Questi sono stati i protagonisti di uno stupendo lavoro che non dimenticheremo facilmente, cominciando da Massimiliano Costabile, anche autore del primo monologo, Alessandro Tedesco, Annalaura Mauriello, Roberta Cavallaro, Alessandra Pettinati, Roberta Buonfrisco, Teresa Massaro, Mirella Milite, Angela Avallone, Anna Renzi, Rosalba Ronca, Mary Mazziotti, Fortuna Imparato, Francesco Siani, Antonio Iannone, Cristina Mazzaccaro, Pasquale Petrosino, Giusy Lamberti, Rossella De Martino, Livia Improta, Ylenia Anna Gentile, Alessia Coppola.

Un saluto a parte a Laura Saviello che “nello svolgimento delle sue funzioni”, per la forte carica realistica della rappresentazione, ha subito danni alle dita della mano.

Grazie a tutti e grazie ad Antonello: Antonello De Rosa è una persona speciale.

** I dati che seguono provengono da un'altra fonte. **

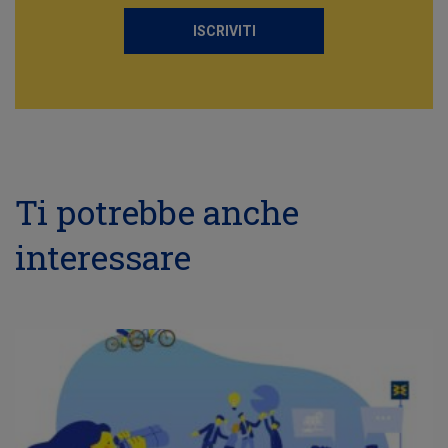
ISCRIVITI
Ti potrebbe anche
interessare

È uno di quelli che ti sa mettere le mani sul cuore e anche quando te lo riduce in piccoli pezzettini, sa poi regalarti il collante per rimetterlo insieme. Questo fa con chi lo guarda e con chi lavora con lui. Se così non fosse stato, non avrebbe avuto questo risultato con ragazzi che non sono professionisti, che hanno preparato tutto in pochissimi giorni, ma che hanno saputo capire il profondo messaggio che stavano raccontando.

Lui li ha resi anonimi dentro quei cappotti informi, dietro quelle violenze gratuite, ma ha saputo far conservare, in ognuno di loro, la dignità di essere persone.

Perché nella giornata della Memoria, non credo che dovremmo preoccuparci di ricordare i numeri che fanno il censimento dei morti, ma essere certi che stiamo parlando di esseri viventi. Se ricorderemo il rispetto che ogni essere umano merita, allora potremo dire che abbiamo imparato qualcosa.

E al Centro Sociale di Pastena, in un sabato sera per la Memoria, ci è stato regalato un vero pezzo di storia.